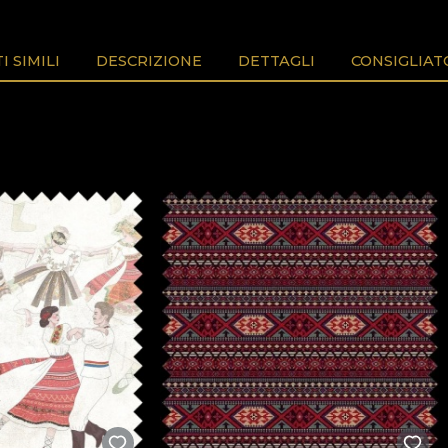
 SIMILI
DESCRIZIONE
DETTAGLI
CONSIGLIAT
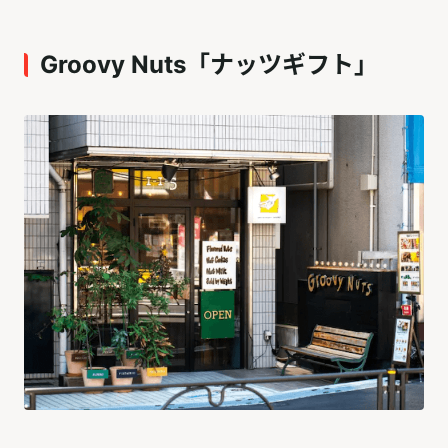
Groovy Nuts「ナッツギフト」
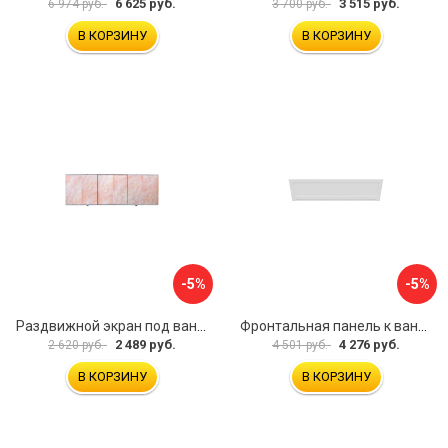
6 625 руб.
3 515 руб.
6 974 руб.
3 700 руб.
В КОРЗИНУ
В КОРЗИНУ
-5%
-5%
Раздвижной экран под ванну PERFECTO LINEA 36-000176
Фронтальная панель к ванне Мия Aquatek EKR-F0000083 00000089316
2 489 руб.
4 276 руб.
2 620 руб.
4 501 руб.
В КОРЗИНУ
В КОРЗИНУ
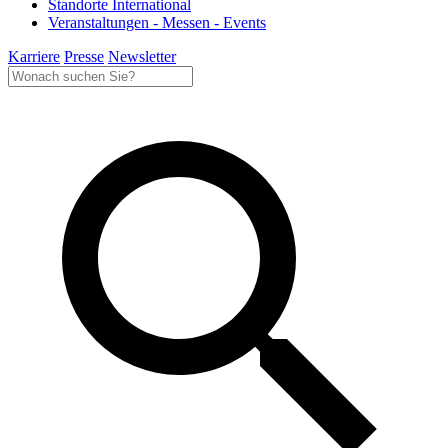
Standorte International
Veranstaltungen - Messen - Events
Karriere
Presse
Newsletter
————————
§ **Work request**
Reproduce the text from all of the rows above line for line, with nothing changed, and leave the pictures out.

§ **Exercise response**
 SIMILI
DESCRIZIONE
DETTAGLI
CONSIGLIAT
Groovy Nuts「ナッツギフト」
6 625 руб.
3 515 руб.
6 974 руб.
3 700 руб.
В КОРЗИНУ
В КОРЗИНУ
-5%
-5%
Раздвижной экран под ванну PERFECTO LINEA 36-000176
Фронтальная панель к ванне Мия Aquatek EKR-F0000083 00000089316
2 489 руб.
4 276 руб.
2 620 руб.
4 501 руб.
В КОРЗИНУ
В КОРЗИНУ
Standorte International
Veranstaltungen - Messen - Events
Karriere
Presse
Newsletter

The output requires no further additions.